For generating invalid inputs for the tokenizer, we insert characters which will never yield valid tokens into an otherwise tokenizable stream of characters. Specifically, we insert $, = (ensuring it does not follow either > or <), =>, and =<. The character $ was chosen arbitrarily as a representative of an unconditionally invalid character, and the rest of the characters were chosen as they intuitively seem more likely to trigger faults in a buggy tokenizer. For generating invalid inputs for the parser, we first produce a valid list of tokens which can be parsed to form a valid expression. We then insert an arbitrary valid token into the list, either an integer 0 or 2 (arbitrarily chosen), or any other one of a finite list of remaining valid tokens. Because this process may still yield a parsable list of tokens (as when negating a subexpression), we run the CLP-based parser on the newly generated input to ensure that it fails, thus ensuring the input is invalid. While these approaches to generating invalid inputs for the tokenizer and parser are simplistic, we have nonetheless found them to be effective at finding faults in student code.
As for the evaluator, relatively few ASTs act as invalid inputs. By construction, the AST definition in both the Java and CLP reference solutions does not allow for the con- struction of ASTs with nonsensical structure. With this in mind, the only significant edge case which can be safely deemed “invalid” is that of cases which trigger division by zero, which is supposed to be specially handled by student solutions.
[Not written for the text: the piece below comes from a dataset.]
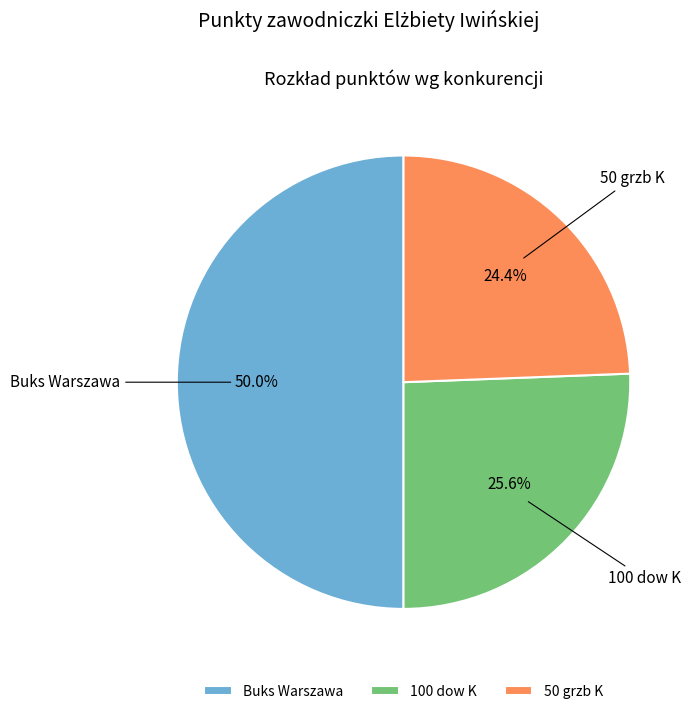

To the nearest percent, what is the difference between the 50 grzb K and 100 dow K slice percentages?

1%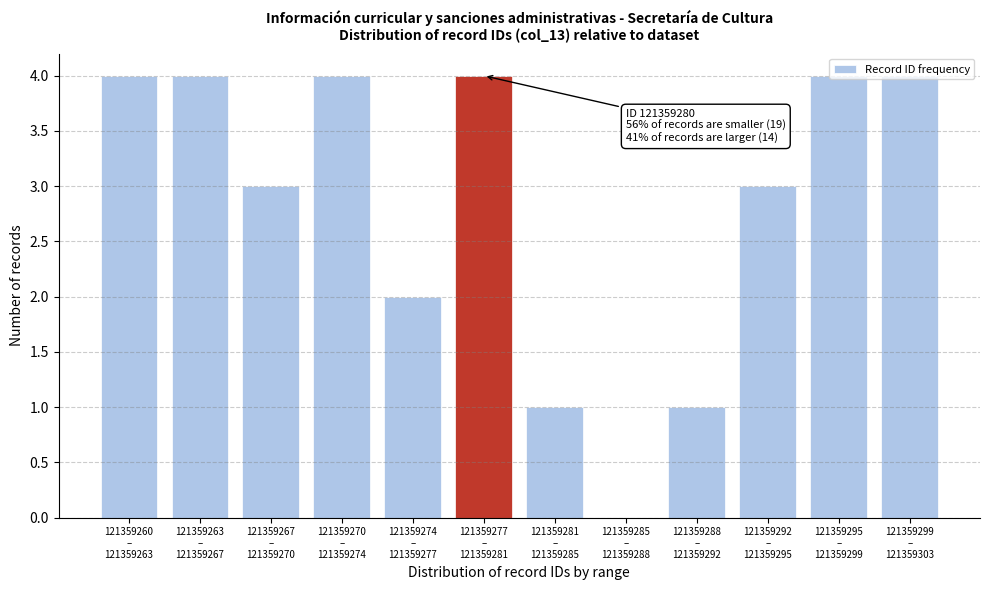

What is the sum of all values?

34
We observed that a significant number of the generated valid parser outputs (ASTs produced as described in Section 6.2.1) would attempt to perform division by zero without any outside inter- vention. As such, we re-used these ASTs as inputs to the evaluator, along with a record of what the AST should evaluate to (be it a number or a trigger for division by zero).